▸ Aim of the exercise:
Would you transcribe the listing that follows, character for character, and omit its images?
--- Records supplied ---
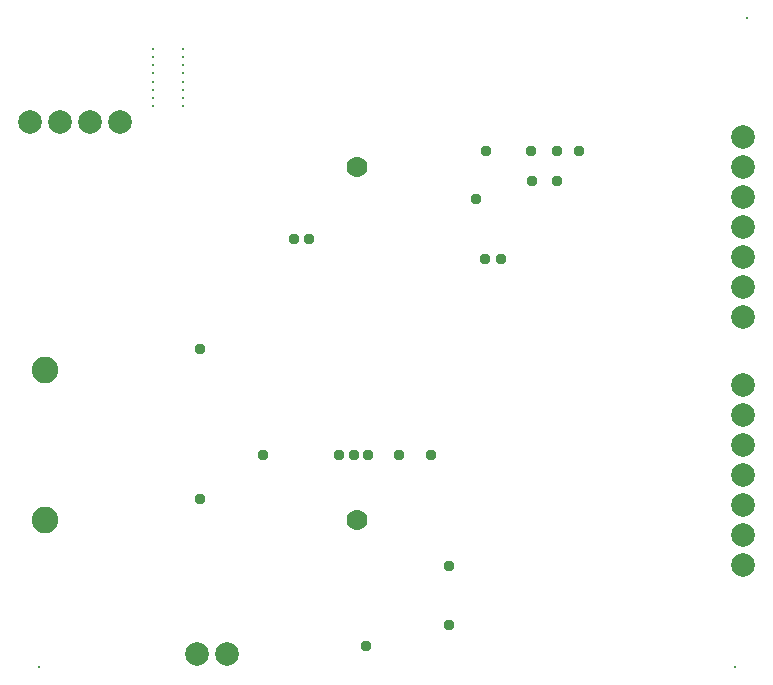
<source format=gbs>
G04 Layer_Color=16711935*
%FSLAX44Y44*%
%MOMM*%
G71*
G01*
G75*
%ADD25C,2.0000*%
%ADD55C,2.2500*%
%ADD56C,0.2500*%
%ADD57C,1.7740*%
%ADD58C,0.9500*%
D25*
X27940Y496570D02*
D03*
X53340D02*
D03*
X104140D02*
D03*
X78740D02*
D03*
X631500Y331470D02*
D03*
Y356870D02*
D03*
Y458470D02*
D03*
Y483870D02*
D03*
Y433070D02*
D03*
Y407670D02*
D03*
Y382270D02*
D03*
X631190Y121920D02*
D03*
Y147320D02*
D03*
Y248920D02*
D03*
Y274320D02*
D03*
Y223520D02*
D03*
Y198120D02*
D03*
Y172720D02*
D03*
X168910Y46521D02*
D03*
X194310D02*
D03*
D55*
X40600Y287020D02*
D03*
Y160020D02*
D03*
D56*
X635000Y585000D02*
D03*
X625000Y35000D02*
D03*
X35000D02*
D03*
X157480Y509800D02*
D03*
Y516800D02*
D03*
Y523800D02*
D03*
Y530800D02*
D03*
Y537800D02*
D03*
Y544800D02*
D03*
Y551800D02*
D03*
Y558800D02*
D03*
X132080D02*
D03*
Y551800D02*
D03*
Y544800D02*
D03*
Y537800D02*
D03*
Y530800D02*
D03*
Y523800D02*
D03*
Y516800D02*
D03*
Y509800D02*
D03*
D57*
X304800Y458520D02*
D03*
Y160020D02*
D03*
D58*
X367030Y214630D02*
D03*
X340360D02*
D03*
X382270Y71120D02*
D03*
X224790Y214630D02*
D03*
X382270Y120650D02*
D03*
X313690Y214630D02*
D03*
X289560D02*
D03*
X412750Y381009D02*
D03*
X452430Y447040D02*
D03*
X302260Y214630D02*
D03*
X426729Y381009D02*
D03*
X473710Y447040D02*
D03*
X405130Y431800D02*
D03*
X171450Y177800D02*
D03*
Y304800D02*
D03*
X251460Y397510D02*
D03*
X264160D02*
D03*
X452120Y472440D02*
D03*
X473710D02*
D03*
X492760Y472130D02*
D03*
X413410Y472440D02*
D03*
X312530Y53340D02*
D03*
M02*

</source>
---
▸ Written answer:
<source format=gbs>
G04 Layer_Color=16711935*
%FSLAX44Y44*%
%MOMM*%
G71*
G01*
G75*
%ADD25C,2.0000*%
%ADD55C,2.2500*%
%ADD56C,0.2500*%
%ADD57C,1.7740*%
%ADD58C,0.9500*%
D25*
X27940Y496570D02*
D03*
X53340D02*
D03*
X104140D02*
D03*
X78740D02*
D03*
X631500Y331470D02*
D03*
Y356870D02*
D03*
Y458470D02*
D03*
Y483870D02*
D03*
Y433070D02*
D03*
Y407670D02*
D03*
Y382270D02*
D03*
X631190Y121920D02*
D03*
Y147320D02*
D03*
Y248920D02*
D03*
Y274320D02*
D03*
Y223520D02*
D03*
Y198120D02*
D03*
Y172720D02*
D03*
X168910Y46521D02*
D03*
X194310D02*
D03*
D55*
X40600Y287020D02*
D03*
Y160020D02*
D03*
D56*
X635000Y585000D02*
D03*
X625000Y35000D02*
D03*
X35000D02*
D03*
X157480Y509800D02*
D03*
Y516800D02*
D03*
Y523800D02*
D03*
Y530800D02*
D03*
Y537800D02*
D03*
Y544800D02*
D03*
Y551800D02*
D03*
Y558800D02*
D03*
X132080D02*
D03*
Y551800D02*
D03*
Y544800D02*
D03*
Y537800D02*
D03*
Y530800D02*
D03*
Y523800D02*
D03*
Y516800D02*
D03*
Y509800D02*
D03*
D57*
X304800Y458520D02*
D03*
Y160020D02*
D03*
D58*
X367030Y214630D02*
D03*
X340360D02*
D03*
X382270Y71120D02*
D03*
X224790Y214630D02*
D03*
X382270Y120650D02*
D03*
X313690Y214630D02*
D03*
X289560D02*
D03*
X412750Y381009D02*
D03*
X452430Y447040D02*
D03*
X302260Y214630D02*
D03*
X426729Y381009D02*
D03*
X473710Y447040D02*
D03*
X405130Y431800D02*
D03*
X171450Y177800D02*
D03*
Y304800D02*
D03*
X251460Y397510D02*
D03*
X264160D02*
D03*
X452120Y472440D02*
D03*
X473710D02*
D03*
X492760Y472130D02*
D03*
X413410Y472440D02*
D03*
X312530Y53340D02*
D03*
M02*

</source>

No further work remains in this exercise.